One of the world’s most distinguished dance companies is coming to Kent State University to celebrate the legacy of a local composer. The Martha Graham Dance Company is reviving a landmark work for a performance honoring Kent State emeritus professor Halim El-Dabh.
WKSU’s Jeff St.Clair reports the ballet marked a milestone in modern dance.
The ballet is called "Clytemnestra," named after the character who killed her husband Agamemnon after his heroic return from the Trojan War.
The story of the ballet begins in the late 1950’s in New York City.
A young Egyptian composer studying in the U.S found himself at a party that included playwright Arthur Miller and his wife. Halim El-Dabh, now 95, recounts the evening.
“I was sitting and having a martini with this very beautiful woman and talking about space and Neptune and the cosmos and some guy said, 'Are you enjoying talking with Marilyn Monroe?’ I froze. I couldn’t say anything after that.”
A subsequent conversation at that party was with Eugene Lester, composer and arranger for Martha Graham, one of the founders of modern dance.
Lester invited El-Dabh to bring his music to her studio. Sixty years later, El-Dabh recalls every detail as Graham sat to listen.
“She was dressed in black, the cloth was kind of knitted, and she sat in a position that to me was like a Greek goddess," says El-Dabh.
Graham was impressed with El-Dabh’s bold new music.
She commissioned a 15-minute piece, untitled. A few weeks later El-Dabh returned with a score. He played it for her. She seemed pleased.
But he sensed a slight hesitation, a momentary pause. “And I tore my score, and threw it away, and said, ‘We start again.’”
Graham’s reaction reminded him of another figure from Greek history.
“I saw in front of me a woman who wants to kill," says El-Dabh, "and the woman who wants to kill is Clytemnestra.”
The First Full-Length Modern Ballet
Clytemnestra, perhaps the most hated woman in history; murderess, adulteress. El-Dabh convinced Graham to retell the tragic tale as it had never been told – from the heroine’s point of view.
The discarded 15-minute work became a ground-breaking 2 1/2-hour ballet with Martha Graham in the title role.
“It was one of the first evening length works of modern dance that was ever created,” says John Crawford, dean of the Kent State College of the Arts.
He says the ballet being performed this weekend at Kent State cast Graham as a powerful woman who refuses to submit to fate.

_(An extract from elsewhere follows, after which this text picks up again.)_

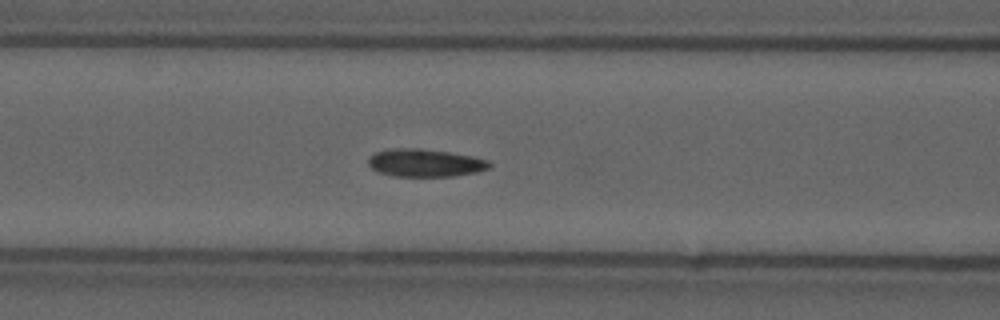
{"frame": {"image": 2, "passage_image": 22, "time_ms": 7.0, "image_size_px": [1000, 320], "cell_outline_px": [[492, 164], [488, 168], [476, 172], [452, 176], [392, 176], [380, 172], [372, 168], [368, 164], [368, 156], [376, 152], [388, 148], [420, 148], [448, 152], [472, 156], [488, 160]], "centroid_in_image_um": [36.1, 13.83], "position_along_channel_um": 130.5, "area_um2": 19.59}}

“And one of the themes that really intrigued her was the individual in conflict with society, and she saw herself as that kind of individual,” says Crawford.
A Woman Redeemed
"Clytemnestra," the ballet, is told in reverse, through flashbacks from Hades where the dead Clytemnestra dreams of her downfall.
Janet Eilber, artistic director of the Martha Graham Dance Company, describes the scene, which opens with a low drum, "and we see Clytemnestra reclining, wrapped in red fabric, almost lying in a pool of blood, and the ghost of Agamemnon is sitting upstage, resting on a crossed spear.”
It’s the story of a cursed family’s tragic downfall, but Eilber says Martha Graham’s for the first time in 3,000 years shows sympathy for Clytemnestra.
"We're asked by Martha Graham to have some understanding of this woman and what drives her toward murdering her husband."
Eilber says the 1958 ballet foreshadows the women’s movement of the '60s.
“Graham was always on the cusp of what was happening in the American social-political world,” she says.
Act II of Halim El-Dabh’s 1958 work will be performed tomorrow in Kent by the Martha Graham Dance Company.
Its success led to three other collaborations between El-Dabh and Graham, including Lucifer, a piece debuted by famed Russian dancer Rudolf Nureyev. That’s also on tomorrow’s program.
This story was produced with help from WKSU news intern Natalie Fahmy.